Given data ::
--- START ---
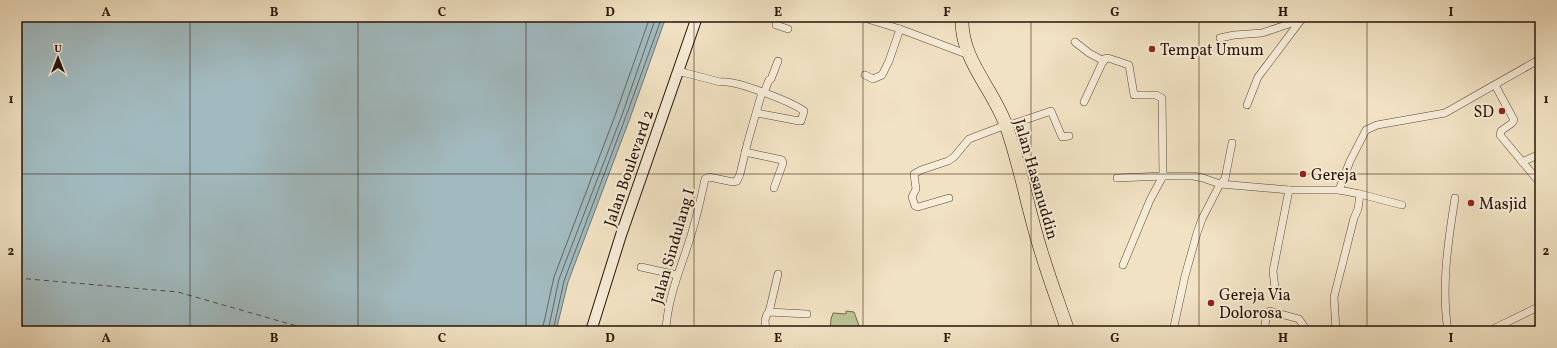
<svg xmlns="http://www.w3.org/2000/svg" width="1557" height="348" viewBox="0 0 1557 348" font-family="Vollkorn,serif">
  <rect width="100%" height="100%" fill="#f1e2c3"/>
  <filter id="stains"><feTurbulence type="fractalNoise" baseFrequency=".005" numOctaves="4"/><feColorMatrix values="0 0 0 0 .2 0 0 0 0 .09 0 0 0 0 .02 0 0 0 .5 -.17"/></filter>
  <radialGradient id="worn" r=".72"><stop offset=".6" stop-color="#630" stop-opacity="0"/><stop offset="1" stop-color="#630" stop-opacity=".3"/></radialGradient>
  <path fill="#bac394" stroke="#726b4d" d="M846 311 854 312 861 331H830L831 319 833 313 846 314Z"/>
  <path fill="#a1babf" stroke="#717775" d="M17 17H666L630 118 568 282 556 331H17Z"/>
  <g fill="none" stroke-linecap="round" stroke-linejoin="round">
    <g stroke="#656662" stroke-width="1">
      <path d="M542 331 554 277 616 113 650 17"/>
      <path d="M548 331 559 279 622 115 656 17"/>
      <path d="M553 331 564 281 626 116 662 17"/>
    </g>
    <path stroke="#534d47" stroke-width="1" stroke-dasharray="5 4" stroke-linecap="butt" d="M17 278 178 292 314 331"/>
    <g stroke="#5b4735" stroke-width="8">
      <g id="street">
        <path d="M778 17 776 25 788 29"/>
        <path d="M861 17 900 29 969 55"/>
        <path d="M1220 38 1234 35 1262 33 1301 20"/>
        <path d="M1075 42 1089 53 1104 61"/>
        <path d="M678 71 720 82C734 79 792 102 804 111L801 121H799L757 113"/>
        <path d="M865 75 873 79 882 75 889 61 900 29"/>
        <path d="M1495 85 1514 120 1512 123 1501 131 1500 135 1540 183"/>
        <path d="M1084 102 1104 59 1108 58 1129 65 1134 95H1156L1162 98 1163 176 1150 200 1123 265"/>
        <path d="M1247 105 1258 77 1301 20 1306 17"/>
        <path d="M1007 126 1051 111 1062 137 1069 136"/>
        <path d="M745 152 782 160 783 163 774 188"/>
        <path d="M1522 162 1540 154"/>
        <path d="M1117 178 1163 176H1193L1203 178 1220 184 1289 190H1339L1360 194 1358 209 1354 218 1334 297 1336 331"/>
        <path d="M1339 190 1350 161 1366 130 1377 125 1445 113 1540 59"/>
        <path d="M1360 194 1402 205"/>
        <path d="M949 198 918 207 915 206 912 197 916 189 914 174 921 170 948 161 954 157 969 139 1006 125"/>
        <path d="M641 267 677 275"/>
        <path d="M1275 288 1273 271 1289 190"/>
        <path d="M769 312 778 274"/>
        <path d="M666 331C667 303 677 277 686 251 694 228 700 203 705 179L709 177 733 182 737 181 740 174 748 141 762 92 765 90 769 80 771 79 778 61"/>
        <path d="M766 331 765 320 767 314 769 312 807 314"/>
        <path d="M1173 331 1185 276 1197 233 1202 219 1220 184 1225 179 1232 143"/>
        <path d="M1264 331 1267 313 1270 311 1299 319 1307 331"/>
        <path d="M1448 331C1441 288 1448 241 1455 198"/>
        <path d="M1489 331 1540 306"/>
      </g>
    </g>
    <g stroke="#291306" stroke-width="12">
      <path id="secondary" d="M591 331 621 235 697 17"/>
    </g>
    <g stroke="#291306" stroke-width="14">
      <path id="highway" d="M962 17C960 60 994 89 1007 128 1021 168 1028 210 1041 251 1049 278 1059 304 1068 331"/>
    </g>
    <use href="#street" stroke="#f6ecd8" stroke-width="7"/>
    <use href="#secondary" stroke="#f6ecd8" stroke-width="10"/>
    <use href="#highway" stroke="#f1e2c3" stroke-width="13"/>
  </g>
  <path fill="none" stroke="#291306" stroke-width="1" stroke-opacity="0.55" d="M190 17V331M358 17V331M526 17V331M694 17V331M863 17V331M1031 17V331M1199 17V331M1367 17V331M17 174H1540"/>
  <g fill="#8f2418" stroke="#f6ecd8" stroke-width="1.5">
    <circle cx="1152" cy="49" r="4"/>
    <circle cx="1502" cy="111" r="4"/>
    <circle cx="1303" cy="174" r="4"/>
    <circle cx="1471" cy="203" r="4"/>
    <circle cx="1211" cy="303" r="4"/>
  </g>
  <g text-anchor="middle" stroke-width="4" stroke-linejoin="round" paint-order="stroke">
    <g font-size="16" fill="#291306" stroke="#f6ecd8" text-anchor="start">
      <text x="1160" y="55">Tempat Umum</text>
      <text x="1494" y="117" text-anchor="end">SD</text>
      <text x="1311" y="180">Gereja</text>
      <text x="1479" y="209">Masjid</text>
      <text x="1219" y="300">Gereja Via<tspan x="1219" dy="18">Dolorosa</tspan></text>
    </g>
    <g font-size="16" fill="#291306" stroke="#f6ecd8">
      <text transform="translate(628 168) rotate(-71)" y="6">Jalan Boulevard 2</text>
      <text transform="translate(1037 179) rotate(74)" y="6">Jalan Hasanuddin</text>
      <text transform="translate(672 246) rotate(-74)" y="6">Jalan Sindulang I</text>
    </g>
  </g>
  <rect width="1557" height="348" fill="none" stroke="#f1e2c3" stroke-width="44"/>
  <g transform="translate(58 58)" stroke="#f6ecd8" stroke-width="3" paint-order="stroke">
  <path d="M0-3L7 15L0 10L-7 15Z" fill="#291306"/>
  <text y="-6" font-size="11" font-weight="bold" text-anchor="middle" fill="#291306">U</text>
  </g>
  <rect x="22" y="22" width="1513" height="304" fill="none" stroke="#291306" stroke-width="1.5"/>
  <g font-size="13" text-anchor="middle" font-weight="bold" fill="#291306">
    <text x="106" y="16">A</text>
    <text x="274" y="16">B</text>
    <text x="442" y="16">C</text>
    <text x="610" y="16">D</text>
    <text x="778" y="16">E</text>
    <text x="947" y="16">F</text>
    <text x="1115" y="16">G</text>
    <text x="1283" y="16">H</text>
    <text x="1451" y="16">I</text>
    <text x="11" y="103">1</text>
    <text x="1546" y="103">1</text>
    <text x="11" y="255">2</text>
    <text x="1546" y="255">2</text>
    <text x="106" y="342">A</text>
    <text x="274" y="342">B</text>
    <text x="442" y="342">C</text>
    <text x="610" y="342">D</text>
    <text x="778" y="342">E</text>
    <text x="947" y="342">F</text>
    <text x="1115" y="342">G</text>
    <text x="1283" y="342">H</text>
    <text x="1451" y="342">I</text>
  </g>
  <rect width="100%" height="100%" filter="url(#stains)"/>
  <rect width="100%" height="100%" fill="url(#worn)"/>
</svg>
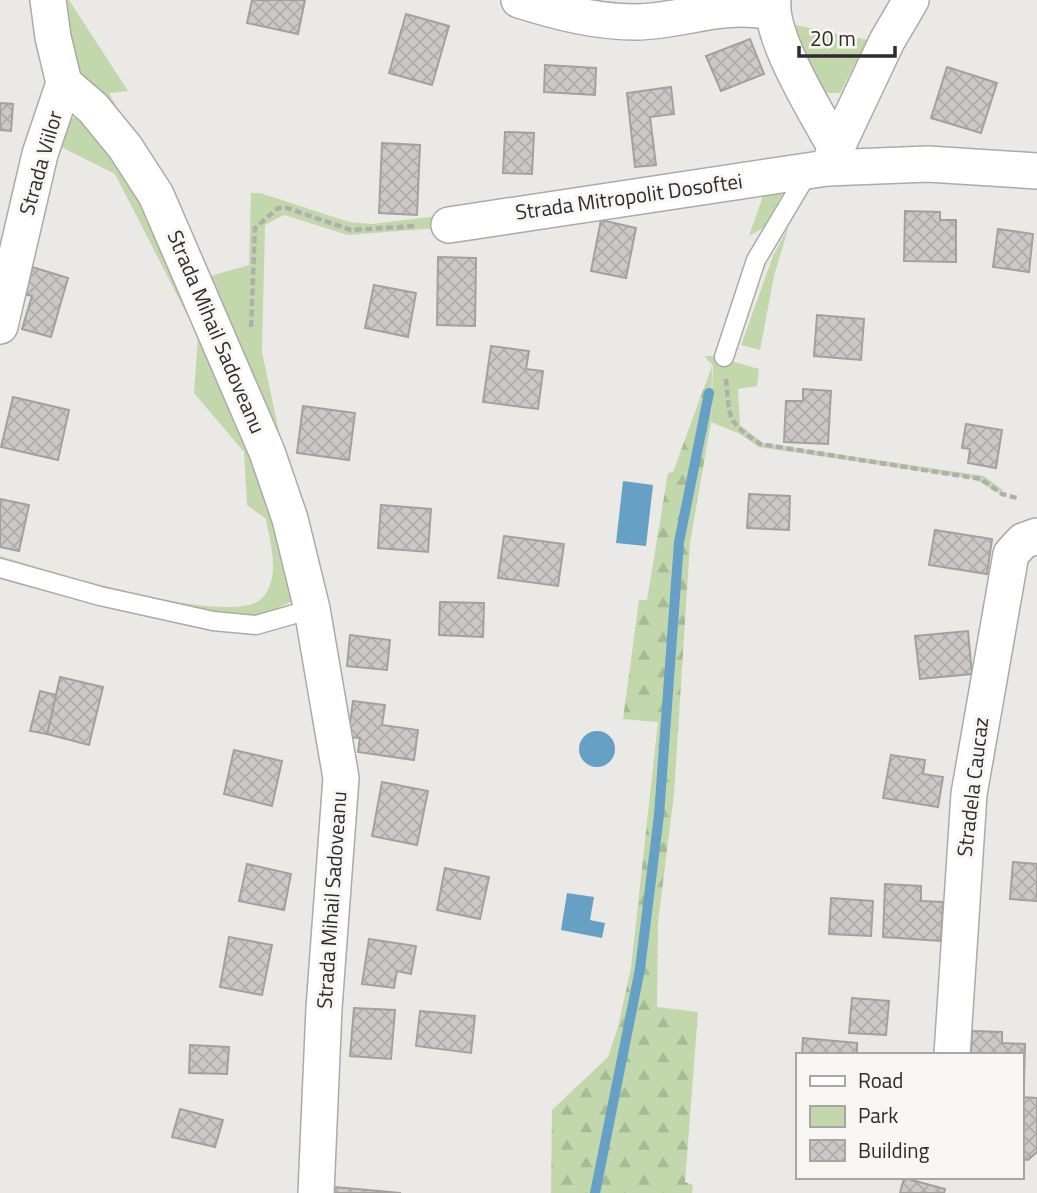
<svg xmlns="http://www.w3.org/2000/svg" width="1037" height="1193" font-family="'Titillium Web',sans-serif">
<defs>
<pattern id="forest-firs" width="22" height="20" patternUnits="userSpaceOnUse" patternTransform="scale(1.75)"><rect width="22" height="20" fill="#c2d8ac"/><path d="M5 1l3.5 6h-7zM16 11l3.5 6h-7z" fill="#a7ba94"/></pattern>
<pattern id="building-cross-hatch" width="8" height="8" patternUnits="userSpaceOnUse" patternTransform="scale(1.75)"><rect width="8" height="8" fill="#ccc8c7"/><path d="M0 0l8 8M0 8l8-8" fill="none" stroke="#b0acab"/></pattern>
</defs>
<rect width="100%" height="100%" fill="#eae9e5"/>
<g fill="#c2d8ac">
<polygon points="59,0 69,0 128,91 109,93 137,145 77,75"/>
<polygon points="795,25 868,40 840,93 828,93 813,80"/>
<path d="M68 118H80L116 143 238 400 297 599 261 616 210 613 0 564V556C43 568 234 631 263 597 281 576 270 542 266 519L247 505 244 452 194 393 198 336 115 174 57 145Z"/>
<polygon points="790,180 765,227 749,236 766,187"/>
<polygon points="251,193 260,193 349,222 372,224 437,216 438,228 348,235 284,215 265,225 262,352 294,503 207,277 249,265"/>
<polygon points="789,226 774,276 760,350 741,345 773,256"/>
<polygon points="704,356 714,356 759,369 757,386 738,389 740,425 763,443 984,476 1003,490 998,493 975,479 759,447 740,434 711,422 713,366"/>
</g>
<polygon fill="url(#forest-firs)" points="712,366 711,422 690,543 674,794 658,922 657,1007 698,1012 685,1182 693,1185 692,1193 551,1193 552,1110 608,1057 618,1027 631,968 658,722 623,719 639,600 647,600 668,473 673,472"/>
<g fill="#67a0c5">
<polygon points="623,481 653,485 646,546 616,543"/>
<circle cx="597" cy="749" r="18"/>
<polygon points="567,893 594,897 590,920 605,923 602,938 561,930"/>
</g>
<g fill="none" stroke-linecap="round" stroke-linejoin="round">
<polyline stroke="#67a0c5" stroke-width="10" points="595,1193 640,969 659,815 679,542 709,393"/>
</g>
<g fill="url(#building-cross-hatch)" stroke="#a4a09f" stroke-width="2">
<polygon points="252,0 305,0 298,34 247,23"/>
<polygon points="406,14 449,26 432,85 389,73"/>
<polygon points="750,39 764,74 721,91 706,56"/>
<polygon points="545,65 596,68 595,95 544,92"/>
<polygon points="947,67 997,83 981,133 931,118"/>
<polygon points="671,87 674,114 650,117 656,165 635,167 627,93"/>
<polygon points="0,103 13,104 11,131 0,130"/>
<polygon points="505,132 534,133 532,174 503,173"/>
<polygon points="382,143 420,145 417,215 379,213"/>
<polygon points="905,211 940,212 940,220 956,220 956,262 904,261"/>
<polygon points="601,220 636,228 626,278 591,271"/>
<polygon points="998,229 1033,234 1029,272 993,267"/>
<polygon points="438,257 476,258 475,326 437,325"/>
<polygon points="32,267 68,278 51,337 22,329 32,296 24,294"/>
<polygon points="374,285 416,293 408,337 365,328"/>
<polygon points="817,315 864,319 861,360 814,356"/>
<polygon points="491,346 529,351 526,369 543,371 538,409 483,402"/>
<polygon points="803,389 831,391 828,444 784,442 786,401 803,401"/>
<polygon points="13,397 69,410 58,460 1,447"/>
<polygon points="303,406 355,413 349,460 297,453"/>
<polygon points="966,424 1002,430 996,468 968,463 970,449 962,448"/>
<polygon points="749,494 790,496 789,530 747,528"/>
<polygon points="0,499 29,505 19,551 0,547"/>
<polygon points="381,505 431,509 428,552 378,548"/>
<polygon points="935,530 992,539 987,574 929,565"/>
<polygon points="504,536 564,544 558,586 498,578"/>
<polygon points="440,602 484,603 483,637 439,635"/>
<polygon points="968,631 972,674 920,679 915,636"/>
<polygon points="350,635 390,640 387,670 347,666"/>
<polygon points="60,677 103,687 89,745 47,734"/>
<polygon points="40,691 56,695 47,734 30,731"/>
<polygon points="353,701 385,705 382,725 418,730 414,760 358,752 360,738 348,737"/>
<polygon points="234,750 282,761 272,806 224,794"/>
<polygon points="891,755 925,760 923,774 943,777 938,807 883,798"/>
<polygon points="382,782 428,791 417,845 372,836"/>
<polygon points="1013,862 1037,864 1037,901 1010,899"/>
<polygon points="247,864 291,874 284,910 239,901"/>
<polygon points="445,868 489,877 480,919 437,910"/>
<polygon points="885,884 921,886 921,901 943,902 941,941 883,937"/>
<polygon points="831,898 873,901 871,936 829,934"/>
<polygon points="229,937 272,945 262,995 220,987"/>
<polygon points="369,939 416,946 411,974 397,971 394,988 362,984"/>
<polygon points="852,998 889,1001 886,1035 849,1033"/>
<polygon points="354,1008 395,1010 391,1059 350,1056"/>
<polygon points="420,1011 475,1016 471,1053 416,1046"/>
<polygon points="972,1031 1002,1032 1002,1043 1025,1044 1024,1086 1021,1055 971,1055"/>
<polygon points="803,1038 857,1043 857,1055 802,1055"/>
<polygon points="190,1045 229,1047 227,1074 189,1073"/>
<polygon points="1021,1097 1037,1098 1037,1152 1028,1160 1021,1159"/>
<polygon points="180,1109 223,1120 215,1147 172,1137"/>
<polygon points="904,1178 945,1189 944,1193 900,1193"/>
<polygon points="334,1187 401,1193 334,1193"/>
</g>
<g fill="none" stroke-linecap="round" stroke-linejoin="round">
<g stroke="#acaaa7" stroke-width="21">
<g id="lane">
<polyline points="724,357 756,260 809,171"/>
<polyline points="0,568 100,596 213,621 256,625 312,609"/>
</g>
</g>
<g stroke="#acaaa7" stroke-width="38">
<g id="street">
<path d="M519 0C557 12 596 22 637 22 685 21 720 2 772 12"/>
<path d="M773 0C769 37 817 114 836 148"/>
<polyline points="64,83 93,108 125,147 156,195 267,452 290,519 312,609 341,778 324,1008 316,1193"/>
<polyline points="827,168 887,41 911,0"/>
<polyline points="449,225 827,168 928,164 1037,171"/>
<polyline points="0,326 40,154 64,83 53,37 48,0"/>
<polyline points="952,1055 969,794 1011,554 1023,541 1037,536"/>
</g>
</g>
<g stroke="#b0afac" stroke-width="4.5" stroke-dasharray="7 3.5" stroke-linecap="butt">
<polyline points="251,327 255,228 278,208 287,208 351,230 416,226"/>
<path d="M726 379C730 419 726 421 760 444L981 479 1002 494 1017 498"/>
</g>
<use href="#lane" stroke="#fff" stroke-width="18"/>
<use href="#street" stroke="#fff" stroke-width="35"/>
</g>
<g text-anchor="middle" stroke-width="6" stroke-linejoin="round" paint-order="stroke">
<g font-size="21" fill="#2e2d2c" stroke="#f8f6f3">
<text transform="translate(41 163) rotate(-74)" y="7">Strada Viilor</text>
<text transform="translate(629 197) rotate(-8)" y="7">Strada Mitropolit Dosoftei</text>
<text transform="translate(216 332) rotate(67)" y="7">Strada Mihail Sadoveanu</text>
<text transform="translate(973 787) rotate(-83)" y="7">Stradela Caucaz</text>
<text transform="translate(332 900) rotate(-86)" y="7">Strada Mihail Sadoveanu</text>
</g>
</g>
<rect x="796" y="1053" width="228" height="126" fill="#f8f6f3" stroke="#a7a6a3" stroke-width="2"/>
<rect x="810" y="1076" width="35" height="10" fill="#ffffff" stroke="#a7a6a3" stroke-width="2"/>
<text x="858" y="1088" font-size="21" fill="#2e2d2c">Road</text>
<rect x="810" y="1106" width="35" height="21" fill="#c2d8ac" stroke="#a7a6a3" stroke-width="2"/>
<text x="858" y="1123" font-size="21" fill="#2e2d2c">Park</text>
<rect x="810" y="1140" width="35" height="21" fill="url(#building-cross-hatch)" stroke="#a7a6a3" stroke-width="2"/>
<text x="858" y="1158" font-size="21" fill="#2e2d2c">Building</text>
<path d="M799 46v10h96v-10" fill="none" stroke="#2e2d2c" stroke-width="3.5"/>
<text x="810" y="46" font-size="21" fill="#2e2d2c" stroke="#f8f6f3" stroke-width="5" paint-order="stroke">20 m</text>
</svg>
--- END ---
Lines in the listing above that contain the word "worn" must be copied; leave out the rest.

Finished exercise ::
  <radialGradient id="worn" r=".72"><stop offset=".6" stop-color="#630" stop-opacity="0"/><stop offset="1" stop-color="#630" stop-opacity=".3"/></radialGradient>
  <rect width="100%" height="100%" fill="url(#worn)"/>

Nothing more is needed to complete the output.